Practical Calibration Standards

As previously defined, calibration refers to the checking and adjustment of an instrument so that its output faithfully corresponds to its input throughout a specified range.

In order to calibrate an instrument, we must have some means of knowing the input and/or output quantities associated with the instrument under test.

A substance or device used as a reference to compare against an instrument’s response is called a calibration standard. Simply put, a calibration standard is something we may compare the calibrated instrument to. Thus, any calibration can only be as good as the standard used.

Calibration standards fall into two broad categories: standards used to produce accurate physical quantities (e.g. pressure, temperature, voltage, current, etc.), and standards used to simply measure physical quantities to a high degree of accuracy.

An example of the former would be the use of boiling water (at sea level) to produce a temperature of 100 degrees Celsius (212 degrees Fahrenheit) in order to calibrate a temperature gauge, whereas an example of the latter would be the use of a laboratory-quality precision thermometer to measure some arbitrary source of temperature in comparison to the temperature gauge being calibrated.

In metrology labs, the ultimate standards are based on fundamental constants of nature, and are called intrinsic standards. A modern example of an intrinsic standard for time is the so-called atomic clock, using isolated atoms of Cesium to produce frequencies which are inherently fixed and reproduceable world-wide.

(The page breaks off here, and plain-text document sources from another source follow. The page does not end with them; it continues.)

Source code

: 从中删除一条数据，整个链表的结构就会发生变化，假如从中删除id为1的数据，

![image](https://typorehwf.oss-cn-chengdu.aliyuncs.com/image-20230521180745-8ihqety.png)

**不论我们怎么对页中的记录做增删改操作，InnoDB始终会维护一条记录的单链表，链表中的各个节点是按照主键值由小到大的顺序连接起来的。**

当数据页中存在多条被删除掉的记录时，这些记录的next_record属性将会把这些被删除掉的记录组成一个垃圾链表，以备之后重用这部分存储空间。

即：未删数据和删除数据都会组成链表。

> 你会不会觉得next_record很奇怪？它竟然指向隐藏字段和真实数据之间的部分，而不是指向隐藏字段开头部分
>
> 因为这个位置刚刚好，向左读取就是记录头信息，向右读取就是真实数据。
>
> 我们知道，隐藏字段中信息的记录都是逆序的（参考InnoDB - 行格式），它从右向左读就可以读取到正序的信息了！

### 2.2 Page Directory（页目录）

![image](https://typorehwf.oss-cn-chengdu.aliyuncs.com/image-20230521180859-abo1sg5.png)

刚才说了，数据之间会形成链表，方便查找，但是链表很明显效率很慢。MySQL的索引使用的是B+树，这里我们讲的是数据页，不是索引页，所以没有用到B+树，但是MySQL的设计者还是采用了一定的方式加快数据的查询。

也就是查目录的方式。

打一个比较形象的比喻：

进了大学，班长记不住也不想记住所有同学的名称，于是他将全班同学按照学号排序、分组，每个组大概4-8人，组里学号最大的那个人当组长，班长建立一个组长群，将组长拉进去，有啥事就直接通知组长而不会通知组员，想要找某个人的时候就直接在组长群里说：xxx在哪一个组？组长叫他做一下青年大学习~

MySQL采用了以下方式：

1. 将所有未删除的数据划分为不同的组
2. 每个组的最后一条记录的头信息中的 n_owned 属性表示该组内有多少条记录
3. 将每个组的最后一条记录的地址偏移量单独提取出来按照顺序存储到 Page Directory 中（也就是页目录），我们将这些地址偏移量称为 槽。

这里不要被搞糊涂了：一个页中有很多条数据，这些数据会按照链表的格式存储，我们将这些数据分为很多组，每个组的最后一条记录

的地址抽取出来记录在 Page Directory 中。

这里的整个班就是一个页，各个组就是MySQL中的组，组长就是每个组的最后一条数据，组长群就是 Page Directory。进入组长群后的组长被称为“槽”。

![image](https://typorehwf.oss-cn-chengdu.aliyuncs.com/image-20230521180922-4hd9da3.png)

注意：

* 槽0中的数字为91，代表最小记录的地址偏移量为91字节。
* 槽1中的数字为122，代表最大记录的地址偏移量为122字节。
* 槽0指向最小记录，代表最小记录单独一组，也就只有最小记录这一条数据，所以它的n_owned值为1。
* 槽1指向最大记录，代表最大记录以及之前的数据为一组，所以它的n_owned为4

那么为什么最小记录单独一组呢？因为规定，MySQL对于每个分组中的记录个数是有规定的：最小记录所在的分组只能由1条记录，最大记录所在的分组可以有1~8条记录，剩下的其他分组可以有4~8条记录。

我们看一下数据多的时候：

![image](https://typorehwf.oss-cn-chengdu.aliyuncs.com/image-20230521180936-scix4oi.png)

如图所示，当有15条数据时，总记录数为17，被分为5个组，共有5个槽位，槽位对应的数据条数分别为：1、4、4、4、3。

Instrument shops located in industrial facilities cannot afford the capital and consumable costs associated with intrinsic standards, and so must rely on other devices for their calibration purposes.

Ideally, there should be a “chain” of calibration from any device used as a shop standard traceable all the way back to some intrinsic standard in a national-level or primary metrology lab.

Calibration standards used in instrument shops for industrial calibration work should therefore be periodically sent to a local metrology lab for re-standardization, where their accuracy may be checked against other (higher-level) standards which themselves are checked against even higher level calibration standards, ultimately traceable all the way to intrinsic standards. In each step of the calibration “chain,” there is a progressive degree of measurement uncertainty.

Intrinsic standards possess the least amount of uncertainty, while field instruments (e.g. pressure transmitters, temperature gauges, etc.) exhibit the greatest uncertainties.

It is important that the degree of uncertainty in the accuracy of a test instrument is significantly less than the degree of uncertainty we hope to achieve in the instruments we calibrate.

Otherwise, calibration becomes a pointless exercise. This ratio of uncertainties is called the Test Uncertainty Ratio, or TUR.

A good rule-of-thumb is to maintain a TUR of at least 4:1 (ideally 10:1 or better), the test equipment being many times more accurate (less uncertain) than the field instruments we calibrate with them.

I have personally witnessed the confusion and wasted time that results from trying to calibrate a field instrument to a tighter tolerance than what the calibration standard is capable of.

In one case, an instrument technician attempted to calibrate a pneumatic pressure transmitter to a tolerance of ± 0.25% of span using a test gauge that was only good for ± 1% of the same span.

This poor technician kept going back and forth, adjusting the transmitter’s zero and span screws over and over again in a futile attempt to reign in the transmitter’s response within the stated specification of ± 0.25%.

After giving up, he tested the test gauges by comparing three of them at once, tied together on a common air pressure tube. When he did this, it became clear that no two test gauges would consistently agree with each other within the specified tolerance over the 3 to 15 PSI range.

As he raised and lowered the pressure, the gauges’ indications would deviate from one another far more than ± 0.25% across the measurement range.

Simply put, the inherent uncertainty of the gauges exceeded the uncertainty he was trying to calibrate the transmitter to.

As a result, his calibration “standard” was in fact shifting on him as he performed the calibration. His actions were analogous to trying to set up a fixed-position cannon to repeatedly hit a moving target.

The lesson to be learned here is to always ensure the standards used to calibrate industrial instruments are reliably accurate (enough).

No calibration standard is perfect, but perfection is not what we need. Our goal is to be accurate enough that the final calibration will be reliable within specified boundaries.